You are almost there. You literally have to notice that there is no non-trivial group homomorphism $\mathbb{Z}_2\to\mathbb{Z}$ because $\mathbb{Z}$ has no non-trivial finite subgroups.

For 5., I am very stuck and do not know how to solve it, to be honest.

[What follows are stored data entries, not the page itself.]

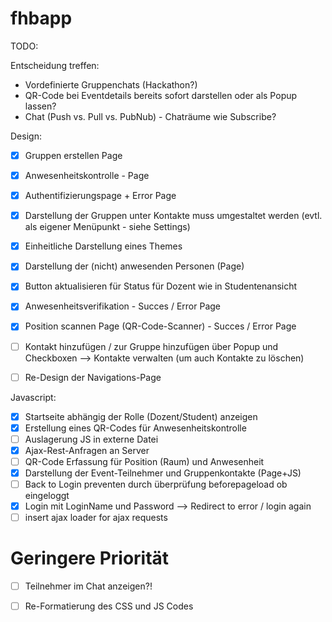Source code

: fhbapp
======
TODO:

Entscheidung treffen:
- Vordefinierte Gruppenchats (Hackathon?)
- QR-Code bei Eventdetails bereits sofort darstellen oder als Popup lassen?
- Chat (Push vs. Pull vs. PubNub) - Chaträume wie Subscribe?


Design:
- [x] Gruppen erstellen Page
- [x] Anwesenheitskontrolle - Page
- [x] Authentifizierungspage + Error Page
- [x] Darstellung der Gruppen unter Kontakte muss umgestaltet werden (evtl. als eigener Menüpunkt - siehe Settings)
- [x] Einheitliche Darstellung eines Themes
- [x] Darstellung der (nicht) anwesenden Personen (Page)
- [x] Button aktualisieren für Status für Dozent wie in Studentenansicht
- [x] Anwesenheitsverifikation - Succes / Error Page
- [x] Position scannen Page (QR-Code-Scanner) - Succes / Error Page
- [ ] Kontakt hinzufügen / zur Gruppe hinzufügen über Popup und Checkboxen --> Kontakte verwalten (um auch Kontakte zu löschen)
- [ ] Re-Design der Navigations-Page


Javascript:
- [x] Startseite abhängig der Rolle (Dozent/Student) anzeigen
- [x] Erstellung eines QR-Codes für Anwesenheitskontrolle
- [ ] Auslagerung JS in externe Datei
- [x] Ajax-Rest-Anfragen an Server
- [ ] QR-Code Erfassung für Position (Raum) und Anwesenheit
- [x] Darstellung der Event-Teilnehmer und Gruppenkontakte (Page+JS)
- [ ] Back to Login preventen durch überprüfung beforepageload ob eingeloggt
- [x] Login mit LoginName und Password --> Redirect to error / login again
- [ ] insert ajax loader for ajax requests

Geringere Priorität
===
- [ ] Teilnehmer im Chat anzeigen?!
- [ ] Re-Formatierung des CSS und JS Codes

This is similar to the idea for the universal covering. First you take a covering $p_k:S^1\to S^1$ with $k$ leafs, i.e. $p_k(z)=z^k$ in terms of complex numbers. Then you attach copy of $X_2\vee X_3$ at every $k$-th root of unity in $S^1$. It is tempting to do the attaching in a smart way, i.e. by copying $X_2\vee X_3$ and rotating $k$ time. With such construction simple rotation becomes the covering map we are looking for. However the devil is in the details: for big enough $k$ copies of $X_2\vee X_3$ will intersect each other. And we don't want that. Therefore we need to do an abstract glueing at each $k$-th root of unity, and then consider a "projection" as the covering map. Here we project only copies of $X_2\vee X_3$ onto $X_2\vee X_3$, the base $S^1\to S^1$ stays as rotation $z\mapsto z^k$. The drawing for $k=4$:

As for the subgroup this requires some tedious calculations which follow from general properties of coverings. Both spaces have $\mathbb{Z}$ as the fundamental group and it can be shown that the induced morphism $(p_k)_*$ maps $[x]$ to $k[x]$. And so the subgroup we are looking for is $k\mathbb{Z}\subseteq\mathbb{Z}$. I'm not going to go into details on this one, feel free to ask a separate question.